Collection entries
*-*-*

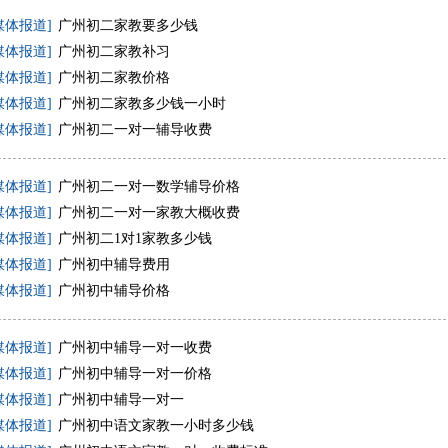
媒体报道]
广州初二家教要多少钱
媒体报道]
广州初二家教补习
媒体报道]
广州初二家教价格
媒体报道]
广州初二家教多少钱一小时
媒体报道]
广州初二一对一辅导收费
媒体报道]
广州初二一对一数学辅导价格
媒体报道]
广州初二一对一家教大概收费
媒体报道]
广州初二1对1家教多少钱
媒体报道]
广州初中辅导费用
媒体报道]
广州初中辅导价格
媒体报道]
广州初中辅导一对一收费
媒体报道]
广州初中辅导一对一价格
媒体报道]
广州初中辅导一对一
媒体报道]
广州初中语文家教一小时多少钱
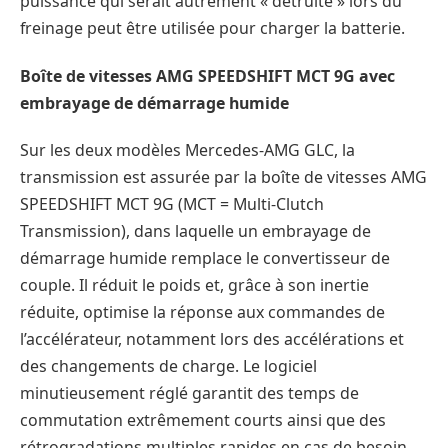
puissance qui serait autrement « détruite » lors du
freinage peut être utilisée pour charger la batterie.
Boîte de vitesses AMG SPEEDSHIFT MCT 9G avec
embrayage de démarrage humide
Sur les deux modèles Mercedes-AMG GLC, la
transmission est assurée par la boîte de vitesses AMG
SPEEDSHIFT MCT 9G (MCT = Multi-Clutch
Transmission), dans laquelle un embrayage de
démarrage humide remplace le convertisseur de
couple. Il réduit le poids et, grâce à son inertie
réduite, optimise la réponse aux commandes de
l’accélérateur, notamment lors des accélérations et
des changements de charge. Le logiciel
minutieusement réglé garantit des temps de
commutation extrêmement courts ainsi que des
rétrogradations multiples rapides en cas de besoin.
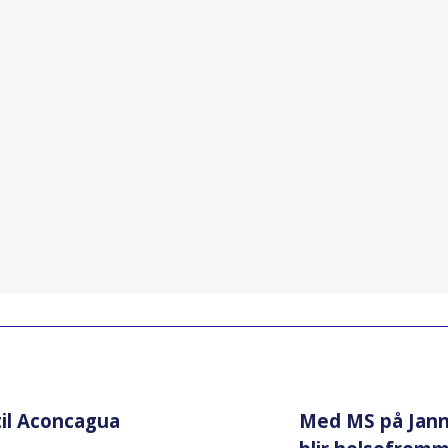
til Aconcagua
Med MS på Jann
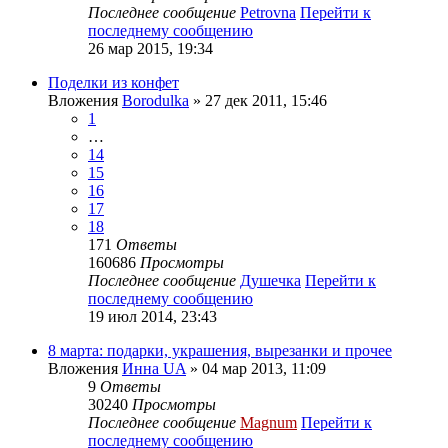
Последнее сообщение
Petrovna
Перейти к
последнему сообщению
26 мар 2015, 19:34
Поделки из конфет
Вложения
Borodulka
» 27 дек 2011, 15:46
1
…
14
15
16
17
18
171
Ответы
160686
Просмотры
Последнее сообщение
Душечка
Перейти к
последнему сообщению
19 июл 2014, 23:43
8 марта: подарки, украшения, вырезанки и прочее
Вложения
Инна UA
» 04 мар 2013, 11:09
9
Ответы
30240
Просмотры
Последнее сообщение
Magnum
Перейти к
последнему сообщению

*-*-*

§ **Job**
Could you write out every record exactly, leaving the pictures out?

§ **Response**
媒体报道]
广州初二家教要多少钱
媒体报道]
广州初二家教补习
媒体报道]
广州初二家教价格
媒体报道]
广州初二家教多少钱一小时
媒体报道]
广州初二一对一辅导收费
媒体报道]
广州初二一对一数学辅导价格
媒体报道]
广州初二一对一家教大概收费
媒体报道]
广州初二1对1家教多少钱
媒体报道]
广州初中辅导费用
媒体报道]
广州初中辅导价格
媒体报道]
广州初中辅导一对一收费
媒体报道]
广州初中辅导一对一价格
媒体报道]
广州初中辅导一对一
媒体报道]
广州初中语文家教一小时多少钱
puissance qui serait autrement « détruite » lors du
freinage peut être utilisée pour charger la batterie.
Boîte de vitesses AMG SPEEDSHIFT MCT 9G avec
embrayage de démarrage humide
Sur les deux modèles Mercedes-AMG GLC, la
transmission est assurée par la boîte de vitesses AMG
SPEEDSHIFT MCT 9G (MCT = Multi-Clutch
Transmission), dans laquelle un embrayage de
démarrage humide remplace le convertisseur de
couple. Il réduit le poids et, grâce à son inertie
réduite, optimise la réponse aux commandes de
l’accélérateur, notamment lors des accélérations et
des changements de charge. Le logiciel
minutieusement réglé garantit des temps de
commutation extrêmement courts ainsi que des
rétrogradations multiples rapides en cas de besoin.
til Aconcagua
Med MS på Jann
Последнее сообщение
Petrovna
Перейти к
последнему сообщению
26 мар 2015, 19:34
Поделки из конфет
Вложения
Borodulka
» 27 дек 2011, 15:46
1
…
14
15
16
17
18
171
Ответы
160686
Просмотры
Последнее сообщение
Душечка
Перейти к
последнему сообщению
19 июл 2014, 23:43
8 марта: подарки, украшения, вырезанки и прочее
Вложения
Инна UA
» 04 мар 2013, 11:09
9
Ответы
30240
Просмотры
Последнее сообщение
Magnum
Перейти к
последнему сообщению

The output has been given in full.